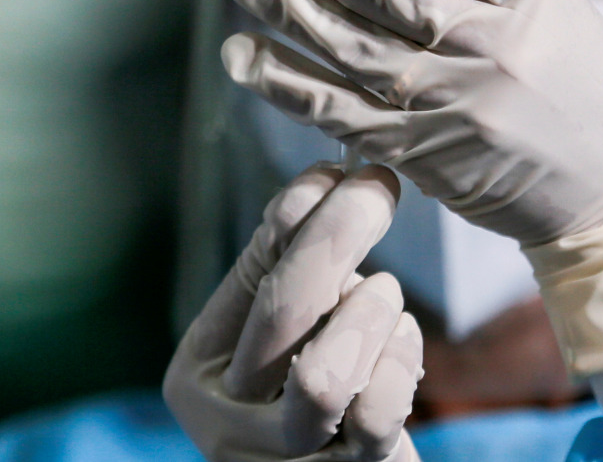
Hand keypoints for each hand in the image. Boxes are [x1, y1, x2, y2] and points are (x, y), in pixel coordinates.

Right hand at [163, 164, 422, 461]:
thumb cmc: (307, 388)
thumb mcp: (280, 326)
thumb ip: (286, 260)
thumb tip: (319, 178)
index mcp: (200, 369)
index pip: (249, 274)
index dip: (298, 212)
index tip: (341, 168)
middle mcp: (228, 420)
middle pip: (283, 310)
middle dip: (337, 234)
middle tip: (378, 187)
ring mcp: (287, 457)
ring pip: (322, 377)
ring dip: (369, 313)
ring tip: (385, 294)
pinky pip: (377, 416)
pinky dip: (401, 362)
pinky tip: (402, 341)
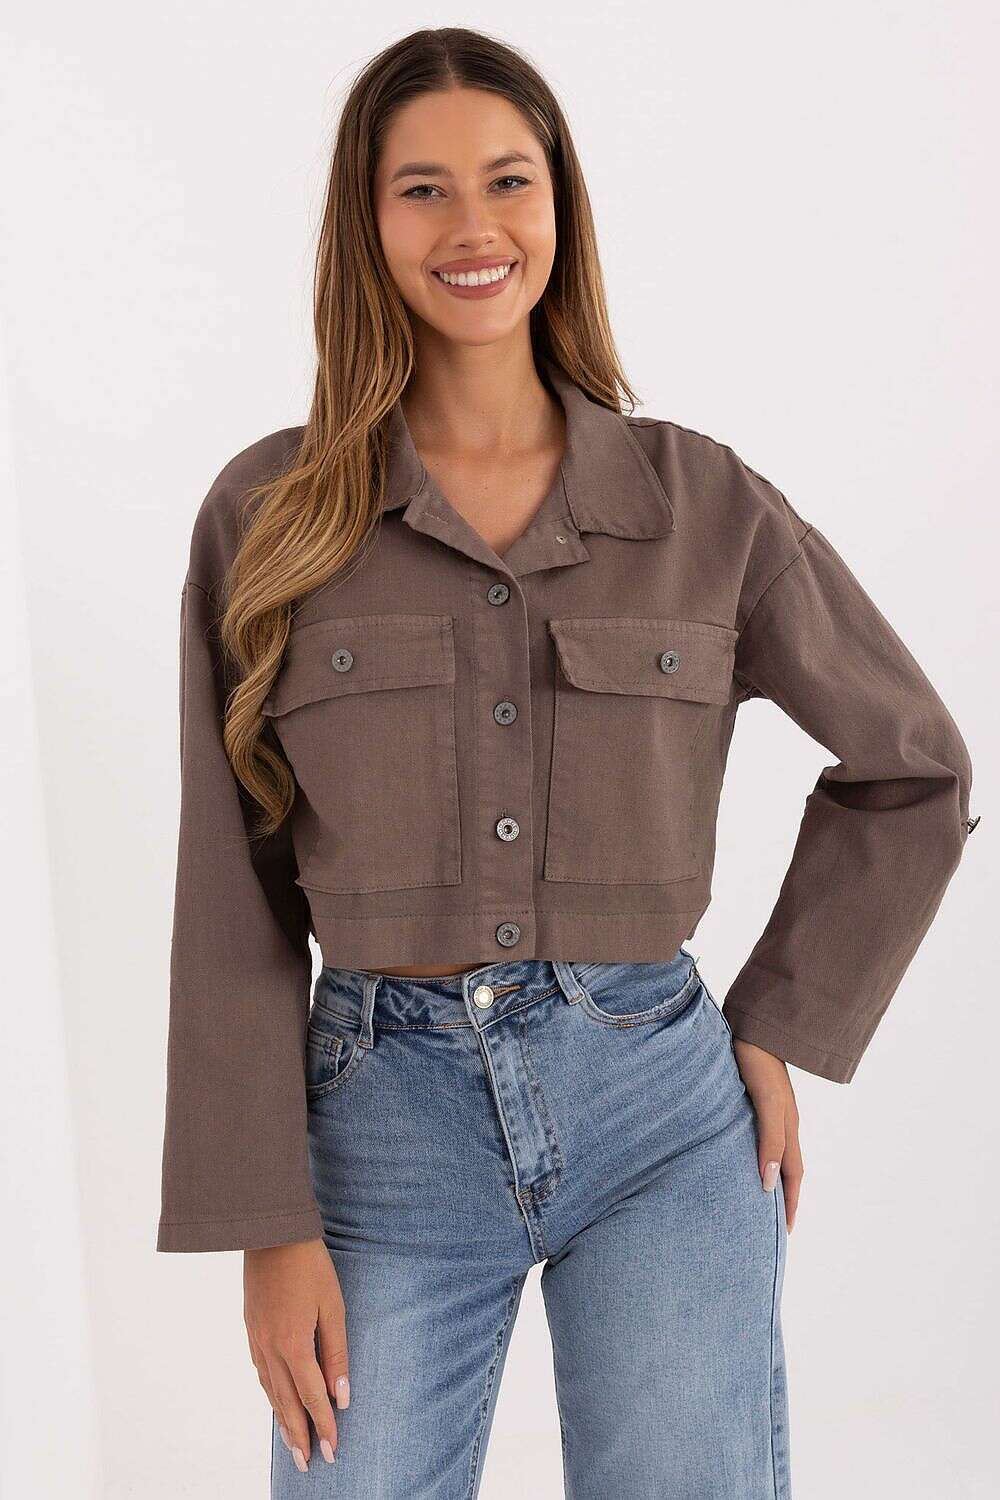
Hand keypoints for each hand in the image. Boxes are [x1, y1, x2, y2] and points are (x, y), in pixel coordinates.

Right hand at [243, 1237, 349, 1471]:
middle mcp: (270, 1348)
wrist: (271, 1232)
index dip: (324, 1426)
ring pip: (270, 1391)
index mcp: (294, 1344)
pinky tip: (276, 1399)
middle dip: (299, 1436)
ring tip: (293, 1443)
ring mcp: (256, 1339)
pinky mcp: (251, 1328)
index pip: (312, 1397)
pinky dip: (270, 1393)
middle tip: (309, 1464)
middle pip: (286, 1403)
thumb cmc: (309, 1265)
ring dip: (282, 1420)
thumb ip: (336, 1352)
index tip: (332, 1451)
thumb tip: (342, 1394)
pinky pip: (261, 1372)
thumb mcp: (332, 1305)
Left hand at [731, 1039, 802, 1232]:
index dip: (791, 1203)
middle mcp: (784, 1121)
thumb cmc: (757, 1063)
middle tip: (774, 1223)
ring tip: (760, 1196)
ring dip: (773, 1175)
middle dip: (785, 1195)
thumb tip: (767, 1184)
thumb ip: (770, 1141)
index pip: (792, 1175)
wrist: (753, 1025)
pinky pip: (763, 1135)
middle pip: (788, 1167)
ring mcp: (773, 1109)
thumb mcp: (767, 1105)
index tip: (786, 1232)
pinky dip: (761, 1153)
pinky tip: (743, 1153)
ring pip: (776, 1151)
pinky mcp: (758, 1097)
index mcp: (789, 1127)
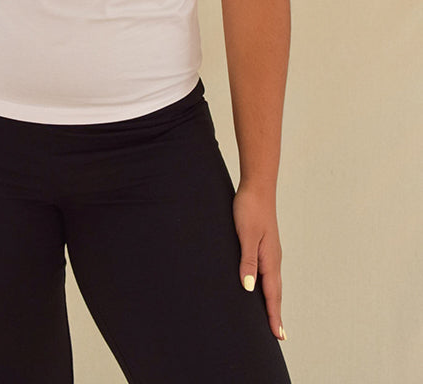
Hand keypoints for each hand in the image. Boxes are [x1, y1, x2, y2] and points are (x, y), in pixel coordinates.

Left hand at [232, 185, 284, 340]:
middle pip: (276, 292)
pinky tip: (262, 286)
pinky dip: (268, 286)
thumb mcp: (245, 235)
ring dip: (273, 301)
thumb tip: (248, 289)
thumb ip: (247, 261)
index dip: (274, 315)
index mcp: (270, 259)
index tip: (278, 336)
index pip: (272, 294)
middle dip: (276, 313)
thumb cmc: (249, 209)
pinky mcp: (265, 245)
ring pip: (273, 283)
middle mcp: (274, 258)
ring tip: (272, 317)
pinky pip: (269, 272)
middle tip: (279, 335)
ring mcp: (271, 252)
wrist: (257, 187)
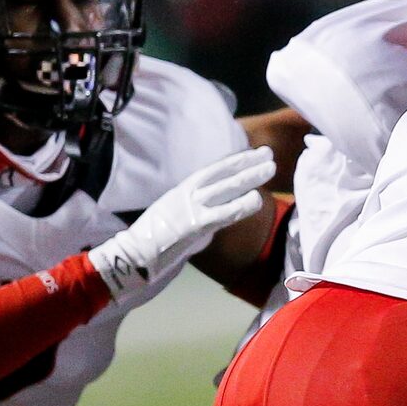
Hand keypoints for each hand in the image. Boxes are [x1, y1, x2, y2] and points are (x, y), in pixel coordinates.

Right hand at [87, 146, 275, 300]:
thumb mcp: (177, 213)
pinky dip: (242, 206)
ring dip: (250, 177)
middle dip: (247, 162)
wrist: (136, 252)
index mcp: (184, 189)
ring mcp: (193, 207)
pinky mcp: (197, 224)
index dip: (234, 161)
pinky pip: (225, 213)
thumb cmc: (156, 238)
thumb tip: (220, 212)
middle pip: (223, 173)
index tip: (252, 153)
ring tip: (270, 168)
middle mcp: (189, 193)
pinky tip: (257, 199)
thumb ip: (199, 210)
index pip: (213, 170)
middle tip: (268, 153)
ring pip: (227, 187)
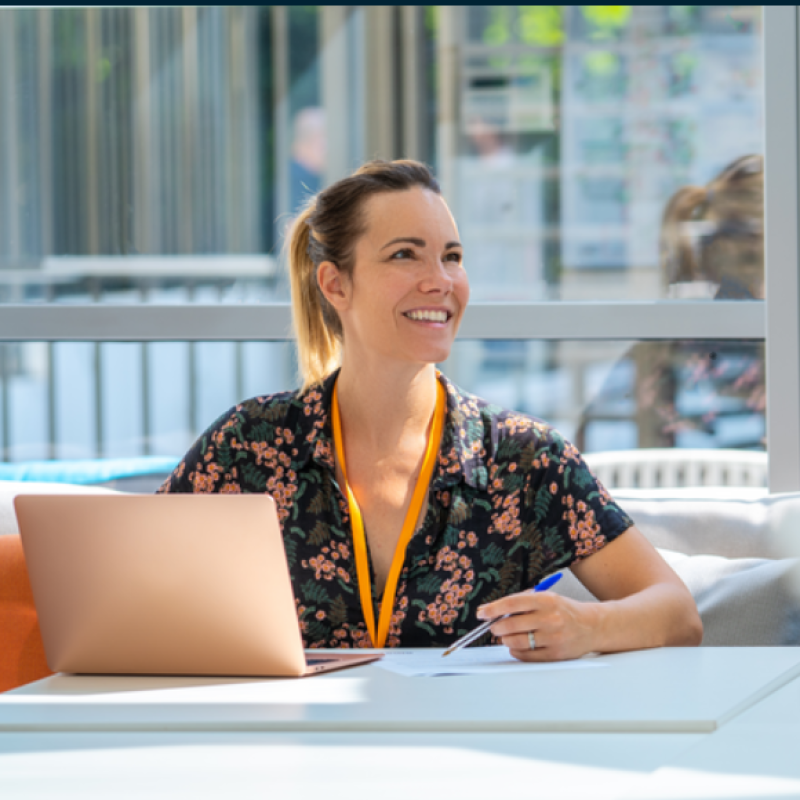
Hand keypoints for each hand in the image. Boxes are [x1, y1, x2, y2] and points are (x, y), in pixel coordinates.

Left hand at [476, 591, 597, 661]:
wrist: (593, 626)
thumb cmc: (564, 610)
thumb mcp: (547, 598)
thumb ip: (522, 603)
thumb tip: (493, 611)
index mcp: (546, 600)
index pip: (512, 603)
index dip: (493, 609)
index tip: (482, 613)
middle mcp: (550, 618)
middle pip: (511, 624)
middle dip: (497, 627)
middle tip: (494, 627)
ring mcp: (553, 637)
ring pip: (516, 641)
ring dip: (505, 640)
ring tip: (506, 636)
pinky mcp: (555, 654)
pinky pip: (526, 656)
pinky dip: (516, 651)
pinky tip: (516, 646)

**YOUR OBJECTIVE:** Return the material above verbatim. Pictures are to be excluded.

**YOUR SOLUTION:**
Hand keypoints for each hand in the image. Boxes are [x1, y1, x2, y2] and points are (x, y), in pixel coordinates.

Right hand at [163, 164, 422, 461]:
thumb cmc: (307, 388)
thumb mcp: (280, 326)
thumb ip: (286, 260)
thumb tip: (319, 178)
index mcp: (200, 369)
index pip: (249, 274)
index dip: (298, 212)
index tip: (341, 168)
middle mcp: (228, 420)
middle pip: (283, 310)
middle dip: (337, 234)
middle tip: (378, 187)
ring mcp: (287, 457)
ring pip: (322, 377)
ring dip: (369, 313)
ring tip: (385, 294)
pinky pip: (377, 416)
pinky dip: (401, 362)
pinky tip: (402, 341)
Hand keypoints for each hand in the image. Boxes are [x1, y1, x2, y2] and points are (x, y), in pixel coordinates.

Right hand at [243, 1237, 349, 1471]:
middle mcp: (270, 1348)
wrist: (271, 1232)
index dip: (324, 1426)
ring pip: (270, 1391)
index mcp: (294, 1344)
pinky tip: (276, 1399)
middle dip: (299, 1436)
ring tip: (293, 1443)
ring mcp: (256, 1339)
pinky mcp: (251, 1328)
index pip: (312, 1397)
pinky dip: (270, 1393)
middle tip: (309, 1464)
middle pip: (286, 1403)
thumb cmc: (309, 1265)
ring dip: (282, 1420)
thumb ip: (336, 1352)
index tip: (332, 1451)
thumb tip: (342, 1394)
pinky pip: (261, 1372)
thumb mcp: (332, 1305)
Left hand at [731, 1039, 802, 1232]:
index dip: (791, 1203)
middle mcp: (784, 1121)
thumb cmc: (757, 1063)
middle tip: (774, 1223)
ring tip: (760, 1196)
ring dip: (773, 1175)
middle dip: (785, 1195)
thumb tip: (767, 1184)
thumb ip: (770, 1141)
index pip: (792, 1175)
wrist: (753, 1025)
pinky pip: (763, 1135)
middle pip: (788, 1167)
ring mcp: (773, 1109)
thumb mcp: (767, 1105)
index tip: (786, 1232)
pinky dip: (761, 1153)
pinky tip: (743, 1153)
ring pip: (776, 1151)
pinky mcp: (758, 1097)
index mcp: (789, 1127)
Hand keypoints for each hand in the image. Boxes are [x1, y1, x2, y2] and points are (x, y), in pixel coordinates.

Left hand at [232, 185, 284, 340]:
middle pip: (276, 292)
pinky tip: (262, 286)
pinky dip: (268, 286)
thumb mcp: (245, 235)
ring dip: (273, 301)
thumb tip: (248, 289)
thumb ip: (247, 261)
index dip: (274, 315)
index mcp: (270, 259)
index tip: (278, 336)
index pip: (272, 294)
middle dip: (276, 313)
thumb cmc: (249, 209)
pinky mcp: (265, 245)
ring pip: (273, 283)
middle mcp: (274, 258)
ring tip: (272, 317)
pinky pip: (269, 272)
middle tip: (279, 335)
ring mcp: (271, 252)
wrist: (257, 187)
Hand keypoints for each hand in the image. Boxes are [x1, y1, x2, y2] and points are (x, y), in pixel coordinates.

Right hand at [87, 146, 275, 300]:
thumb mcp: (177, 213)
pinky dip: (242, 206)
ring dip: (250, 177)
middle dip: (247, 162)
wrist: (136, 252)
index mcp: (184, 189)
ring mcp: (193, 207)
pinky mcp: (197, 224)
index dip: (234, 161)
pinky pip: (225, 213)
thumb cmc: (156, 238)
thumb tip: (220, 212)
middle pip: (223, 173)
index tip: (252, 153)
ring tip: (270, 168)
middle mcp: (189, 193)
pinky tip: (257, 199)
thumb ip: (199, 210)
index pip: (213, 170)
middle tip: (268, 153)
ring pip: (227, 187)
Hand keypoints for each hand in the image. Boxes are [x1, y1, x2, y2] and points are (x, y), in pixel coordinates.

Left hand at [476, 591, 597, 661]:
wrist: (593, 626)
thumb cmc: (564, 610)
thumb mcp: (547, 598)
thumb ip: (522, 603)
thumb tip: (493, 611)
index mcp: (546, 600)
index pip: (512, 603)
index dip: (493, 609)
index tip: (482, 613)
middle mcp: (550, 618)
middle pip: (511, 624)
middle dip: (497, 627)
middle tip: (494, 627)
ring mcp: (553, 637)
ring pip: (516, 641)
ring dip: (505, 640)
ring tip: (506, 636)
pinky mcp: (555, 654)
pinky pip: (526, 656)
pinky dip: (516, 651)
pinky tip: (516, 646)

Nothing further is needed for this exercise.